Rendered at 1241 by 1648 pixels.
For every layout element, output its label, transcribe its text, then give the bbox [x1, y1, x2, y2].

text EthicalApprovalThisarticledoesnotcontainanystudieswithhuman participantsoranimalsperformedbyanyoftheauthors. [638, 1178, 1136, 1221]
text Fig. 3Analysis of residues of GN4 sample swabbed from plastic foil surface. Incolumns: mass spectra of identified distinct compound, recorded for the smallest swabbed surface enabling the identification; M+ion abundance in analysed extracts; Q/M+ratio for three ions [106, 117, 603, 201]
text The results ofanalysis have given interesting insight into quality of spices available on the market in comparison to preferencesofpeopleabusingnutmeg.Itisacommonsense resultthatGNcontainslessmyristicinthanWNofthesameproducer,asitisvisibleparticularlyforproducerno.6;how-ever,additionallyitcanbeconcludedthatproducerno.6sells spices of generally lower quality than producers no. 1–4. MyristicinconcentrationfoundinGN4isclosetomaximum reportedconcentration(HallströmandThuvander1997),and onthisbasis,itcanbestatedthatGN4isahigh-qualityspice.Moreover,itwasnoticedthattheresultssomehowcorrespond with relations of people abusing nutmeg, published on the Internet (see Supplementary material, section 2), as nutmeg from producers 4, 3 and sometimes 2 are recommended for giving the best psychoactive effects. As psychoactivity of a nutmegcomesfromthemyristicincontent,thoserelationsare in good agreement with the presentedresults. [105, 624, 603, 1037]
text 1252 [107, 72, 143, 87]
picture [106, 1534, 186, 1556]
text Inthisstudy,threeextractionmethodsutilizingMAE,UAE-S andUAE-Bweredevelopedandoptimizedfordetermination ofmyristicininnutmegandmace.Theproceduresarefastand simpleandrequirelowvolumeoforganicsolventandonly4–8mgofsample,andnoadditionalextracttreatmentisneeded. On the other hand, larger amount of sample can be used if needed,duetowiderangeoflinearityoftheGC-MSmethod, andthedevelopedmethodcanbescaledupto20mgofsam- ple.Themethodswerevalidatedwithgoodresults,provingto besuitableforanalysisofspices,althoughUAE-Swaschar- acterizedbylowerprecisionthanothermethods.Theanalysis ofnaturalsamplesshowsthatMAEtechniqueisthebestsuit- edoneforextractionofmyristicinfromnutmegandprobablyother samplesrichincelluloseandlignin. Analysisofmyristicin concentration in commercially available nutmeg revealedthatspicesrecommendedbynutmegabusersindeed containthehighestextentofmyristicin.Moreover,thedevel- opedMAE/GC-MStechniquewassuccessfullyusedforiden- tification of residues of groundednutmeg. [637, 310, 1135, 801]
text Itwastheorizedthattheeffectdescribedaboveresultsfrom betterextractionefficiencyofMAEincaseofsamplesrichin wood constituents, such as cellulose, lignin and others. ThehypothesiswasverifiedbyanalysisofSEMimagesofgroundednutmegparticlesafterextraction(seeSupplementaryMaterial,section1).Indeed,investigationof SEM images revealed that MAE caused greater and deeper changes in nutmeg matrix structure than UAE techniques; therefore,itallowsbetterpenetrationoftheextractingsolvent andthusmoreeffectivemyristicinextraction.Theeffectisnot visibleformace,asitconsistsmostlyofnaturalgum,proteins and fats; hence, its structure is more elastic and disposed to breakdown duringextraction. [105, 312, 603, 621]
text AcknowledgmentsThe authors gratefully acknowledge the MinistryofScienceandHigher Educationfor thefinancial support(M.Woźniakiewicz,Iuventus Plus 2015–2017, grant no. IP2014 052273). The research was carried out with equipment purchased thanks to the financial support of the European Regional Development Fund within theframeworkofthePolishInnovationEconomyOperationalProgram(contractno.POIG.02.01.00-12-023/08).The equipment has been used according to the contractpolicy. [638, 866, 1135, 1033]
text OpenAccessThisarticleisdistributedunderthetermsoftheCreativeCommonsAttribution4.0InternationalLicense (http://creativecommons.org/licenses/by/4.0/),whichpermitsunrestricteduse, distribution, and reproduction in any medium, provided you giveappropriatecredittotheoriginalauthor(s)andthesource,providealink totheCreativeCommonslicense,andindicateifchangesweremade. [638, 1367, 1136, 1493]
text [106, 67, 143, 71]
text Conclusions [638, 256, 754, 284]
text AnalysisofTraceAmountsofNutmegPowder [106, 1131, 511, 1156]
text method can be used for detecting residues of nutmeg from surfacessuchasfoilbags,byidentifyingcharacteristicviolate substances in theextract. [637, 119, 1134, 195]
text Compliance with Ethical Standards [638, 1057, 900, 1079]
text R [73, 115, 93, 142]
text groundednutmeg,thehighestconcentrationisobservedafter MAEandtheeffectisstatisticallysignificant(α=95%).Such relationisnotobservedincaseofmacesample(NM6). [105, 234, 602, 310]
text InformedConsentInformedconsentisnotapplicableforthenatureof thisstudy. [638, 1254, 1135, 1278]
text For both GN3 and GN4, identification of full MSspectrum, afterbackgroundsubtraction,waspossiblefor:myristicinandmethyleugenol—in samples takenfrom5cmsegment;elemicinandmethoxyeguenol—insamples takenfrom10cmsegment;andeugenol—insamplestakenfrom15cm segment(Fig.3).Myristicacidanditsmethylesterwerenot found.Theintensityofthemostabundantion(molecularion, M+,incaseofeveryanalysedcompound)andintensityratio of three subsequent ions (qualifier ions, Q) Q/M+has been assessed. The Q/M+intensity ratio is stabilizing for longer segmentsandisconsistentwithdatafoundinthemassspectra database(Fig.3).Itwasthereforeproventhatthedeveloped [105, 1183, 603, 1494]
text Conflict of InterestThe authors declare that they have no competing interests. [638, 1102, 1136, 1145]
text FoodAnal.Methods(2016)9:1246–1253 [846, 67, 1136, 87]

Task to carry out → Write out the records again, exactly as given.

Exercise response →
Rendered at 1241 by 1648 pixels.
For every layout element, output its label, transcribe its text, then give the bbox [x1, y1, x2, y2].

text EthicalApprovalThisarticledoesnotcontainanystudieswithhuman participantsoranimalsperformedbyanyoftheauthors. [638, 1178, 1136, 1221]
text Fig. 3Analysis of residues of GN4 sample swabbed from plastic foil surface. Incolumns: mass spectra of identified distinct compound, recorded for the smallest swabbed surface enabling the identification; M+ion abundance in analysed extracts; Q/M+ratio for three ions [106, 117, 603, 201]
text The results ofanalysis have given interesting insight into quality of spices available on the market in comparison to preferencesofpeopleabusingnutmeg.Itisacommonsense resultthatGNcontainslessmyristicinthanWNofthesameproducer,asitisvisibleparticularlyforproducerno.6;how-ever,additionallyitcanbeconcludedthatproducerno.6sells spices of generally lower quality than producers no. 1–4. MyristicinconcentrationfoundinGN4isclosetomaximum reportedconcentration(HallströmandThuvander1997),and onthisbasis,itcanbestatedthatGN4isahigh-qualityspice.Moreover,itwasnoticedthattheresultssomehowcorrespond with relations of people abusing nutmeg, published on the Internet (see Supplementary material, section 2), as nutmeg from producers 4, 3 and sometimes 2 are recommended for giving the best psychoactive effects. As psychoactivity of a nutmegcomesfromthemyristicincontent,thoserelationsare in good agreement with the presentedresults. [105, 624, 603, 1037]
text 1252 [107, 72, 143, 87]
picture [106, 1534, 186, 1556]
text Inthisstudy,threeextractionmethodsutilizingMAE,UAE-S andUAE-Bweredevelopedandoptimizedfordetermination ofmyristicininnutmegandmace.Theproceduresarefastand simpleandrequirelowvolumeoforganicsolventandonly4–8mgofsample,andnoadditionalextracttreatmentisneeded. On the other hand, larger amount of sample can be used if needed,duetowiderangeoflinearityoftheGC-MSmethod, andthedevelopedmethodcanbescaledupto20mgofsam- ple.Themethodswerevalidatedwithgoodresults,provingto besuitableforanalysisofspices,althoughUAE-Swaschar- acterizedbylowerprecisionthanothermethods.Theanalysis ofnaturalsamplesshowsthatMAEtechniqueisthebestsuit- edoneforextractionofmyristicinfromnutmegandprobablyother samplesrichincelluloseandlignin. Analysisofmyristicin concentration in commercially available nutmeg revealedthatspicesrecommendedbynutmegabusersindeed containthehighestextentofmyristicin.Moreover,thedevel- opedMAE/GC-MStechniquewassuccessfullyusedforiden- tification of residues of groundednutmeg. [637, 310, 1135, 801]
text Itwastheorizedthattheeffectdescribedaboveresultsfrom betterextractionefficiencyofMAEincaseofsamplesrichin wood constituents, such as cellulose, lignin and others. ThehypothesiswasverifiedbyanalysisofSEMimagesofgroundednutmegparticlesafterextraction(seeSupplementaryMaterial,section1).Indeed,investigationof SEM images revealed that MAE caused greater and deeper changes in nutmeg matrix structure than UAE techniques; therefore,itallowsbetterpenetrationoftheextractingsolvent andthusmoreeffectivemyristicinextraction.Theeffectisnot visibleformace,asitconsistsmostlyofnaturalgum,proteins and fats; hence, its structure is more elastic and disposed to breakdown duringextraction. [105, 312, 603, 621]
text AcknowledgmentsThe authors gratefully acknowledge the MinistryofScienceandHigher Educationfor thefinancial support(M.Woźniakiewicz,Iuventus Plus 2015–2017, grant no. IP2014 052273). The research was carried out with equipment purchased thanks to the financial support of the European Regional Development Fund within theframeworkofthePolishInnovationEconomyOperationalProgram(contractno.POIG.02.01.00-12-023/08).The equipment has been used according to the contractpolicy. [638, 866, 1135, 1033]
text OpenAccessThisarticleisdistributedunderthetermsoftheCreativeCommonsAttribution4.0InternationalLicense (http://creativecommons.org/licenses/by/4.0/),whichpermitsunrestricteduse, distribution, and reproduction in any medium, provided you giveappropriatecredittotheoriginalauthor(s)andthesource,providealink totheCreativeCommonslicense,andindicateifchangesweremade. [638, 1367, 1136, 1493]
text [106, 67, 143, 71]
text Conclusions [638, 256, 754, 284]
text AnalysisofTraceAmountsofNutmegPowder [106, 1131, 511, 1156]
text method can be used for detecting residues of nutmeg from surfacessuchasfoilbags,byidentifyingcharacteristicviolate substances in theextract. [637, 119, 1134, 195]
text Compliance with Ethical Standards [638, 1057, 900, 1079]
text R [73, 115, 93, 142]
text groundednutmeg,thehighestconcentrationisobservedafter MAEandtheeffectisstatisticallysignificant(α=95%).Such relationisnotobservedincaseofmacesample(NM6). [105, 234, 602, 310]
text InformedConsentInformedconsentisnotapplicableforthenatureof thisstudy. [638, 1254, 1135, 1278]
text For both GN3 and GN4, identification of full MSspectrum, afterbackgroundsubtraction,waspossiblefor:myristicinandmethyleugenol—in samples takenfrom5cmsegment;elemicinandmethoxyeguenol—insamples takenfrom10cmsegment;andeugenol—insamplestakenfrom15cm segment(Fig.3).Myristicacidanditsmethylesterwerenot found.Theintensityofthemostabundantion(molecularion, M+,incaseofeveryanalysedcompound)andintensityratio of three subsequent ions (qualifier ions, Q) Q/M+has been assessed. The Q/M+intensity ratio is stabilizing for longer segmentsandisconsistentwithdatafoundinthemassspectra database(Fig.3).Itwasthereforeproventhatthedeveloped [105, 1183, 603, 1494]
text Conflict of InterestThe authors declare that they have no competing interests. [638, 1102, 1136, 1145]
text FoodAnal.Methods(2016)9:1246–1253 [846, 67, 1136, 87]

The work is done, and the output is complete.